Utah could shut off NSA's water supply

A Utah lawmaker wants to shut out the National Security Agency (NSA) by shutting off its water supply.

The NSA has been building a massive database near Bluffdale, Utah, to hold the troves of information it collects through various surveillance programs. In a state with vast swaths of desert, water is critical to keeping the data centers cool.


Bluffdale convinced the NSA to locate its operations near the city by issuing bonds to pay for water lines to the data center and agreeing to sell the agency water at a below-market rate.

"I just don’t want to subsidize what they’re doing on the back of our citizens," said Republican Marc Roberts, the Utah state representative behind the bill, according to The Salt Lake Tribune.

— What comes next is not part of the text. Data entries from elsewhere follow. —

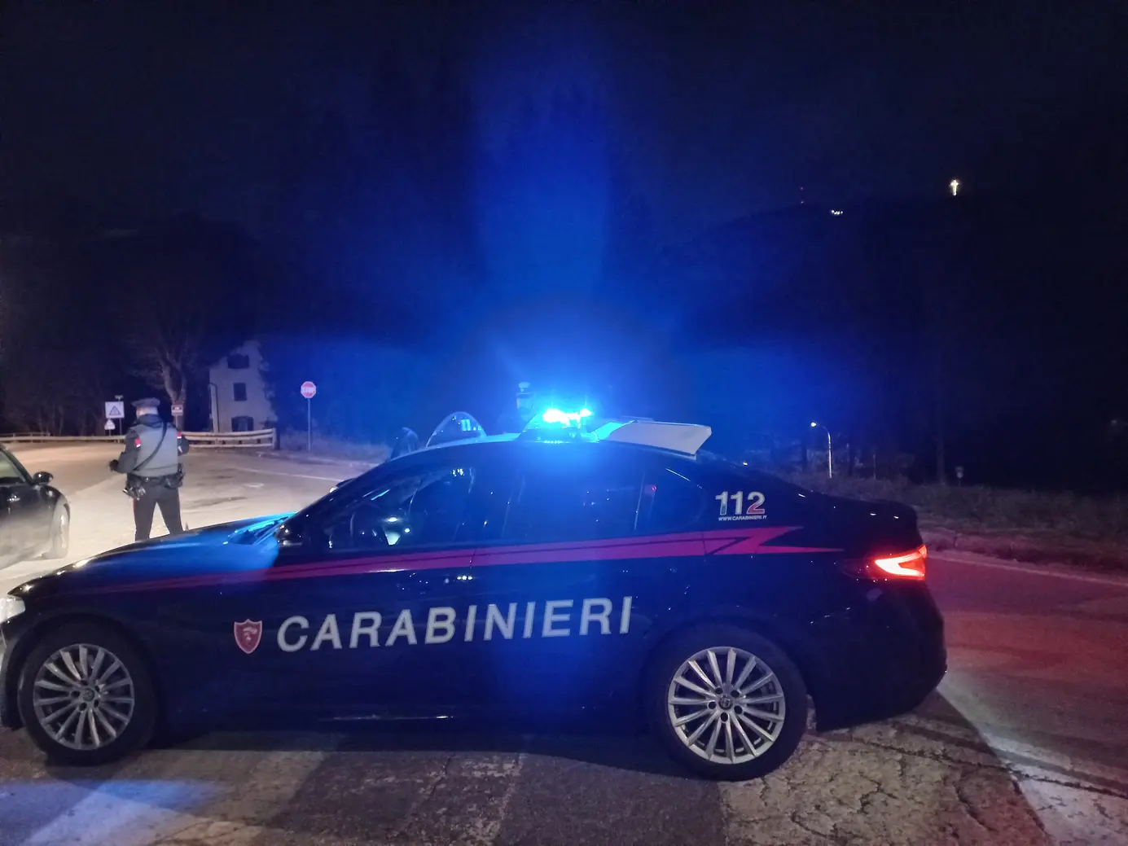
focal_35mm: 25
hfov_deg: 69.4
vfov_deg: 54.9
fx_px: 815
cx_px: 564
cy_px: 423
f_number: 1.8
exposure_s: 1/9
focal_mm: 4.6
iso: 3200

Roberts’ proposal would forbid “cooperation between a federal agency that collects electronic data and any political subdivisions of the state.”

Roberts made his argument before the Public Utilities and Technology Interim Committee this week. The Salt Lake Tribune reported the committee didn’t oppose the bill, but asked for Roberts to clarify exactly which agencies would be affected if his measure became law.

In his presentation, Roberts did not shy away from calling out the NSA. The agency has violated the Constitution with the information it’s storing at the data center, he argued.

“We all know and are aware that has been violated,” Roberts said.

The NSA has come under fire since government leaker Edward Snowden revealed the existence of controversial U.S. spy programs that collected data on Americans.

Privacy advocates, civil liberties groups and tech companies claim some of the NSA’s programs infringe on Americans’ First Amendment right to free speech and Fourth Amendment protection from unreasonable government search and seizures.